For large degree polynomials (>=5) with real coefficients, the only general root-finding algorithms are approximate. Since polynomials might have complex roots, any algorithm for finding the real roots of a polynomial must apply an approximate root-finding algorithm, then filter the results to obtain only real solutions.
A naive algorithm for filtering the results for real solutions, by simply checking that the imaginary part is identical to 0:
Filter Algorithm 1:
\begin{align*} \text{complex}(x) = \begin{cases} \text{True} & \text{imag}(x) = 0, \\ \text{False}& \text{else} \end{cases} \end{align*}
Is insufficient, since, due to the approximate nature of the initial root-finding, real solutions are not guaranteed to have imaginary parts that are identical to 0.

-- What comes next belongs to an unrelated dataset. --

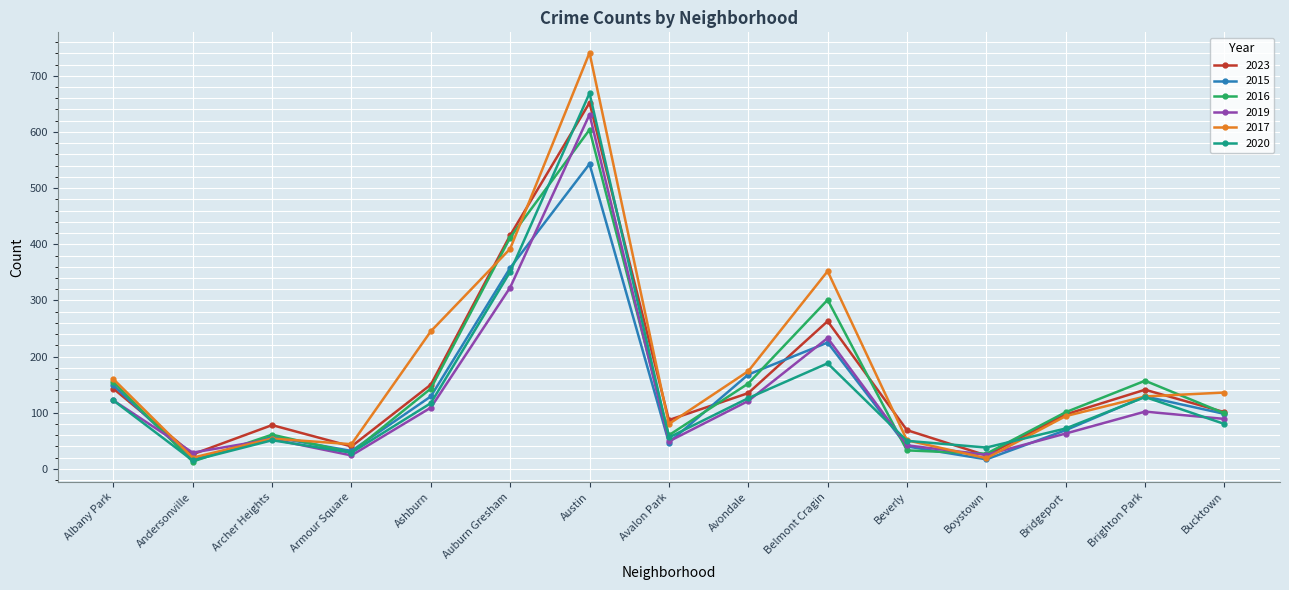

What is the difference between the 2023 values at Bridgeport and Austin?

555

One possibility is to apply a "tolerance" to check that the imaginary part is not above a certain threshold. However, complex roots may have small imaginary parts, and this risks identifying actual complex roots as real ones.

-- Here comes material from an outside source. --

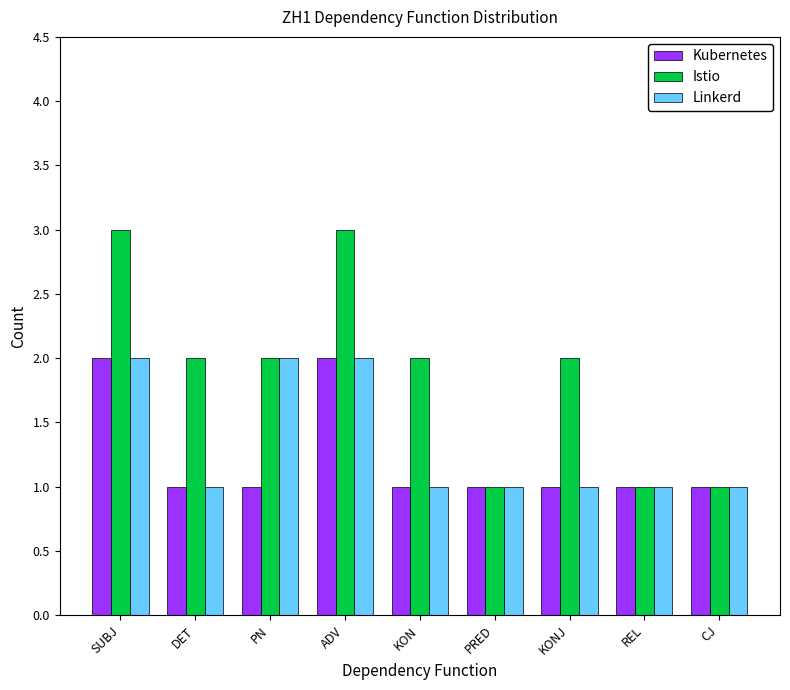

Count the number of data series in this chart.

3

Another possibility may be to check to see if the complex conjugate of a particular root is also a root, but, since we have already narrowed our search to approximate roots with small imaginary parts, then this will not help separate real roots from complex ones.
How can we determine with higher precision if a particular approximate root is "truly" a complex root, or is actually a real root with a floating-point error imaginary part?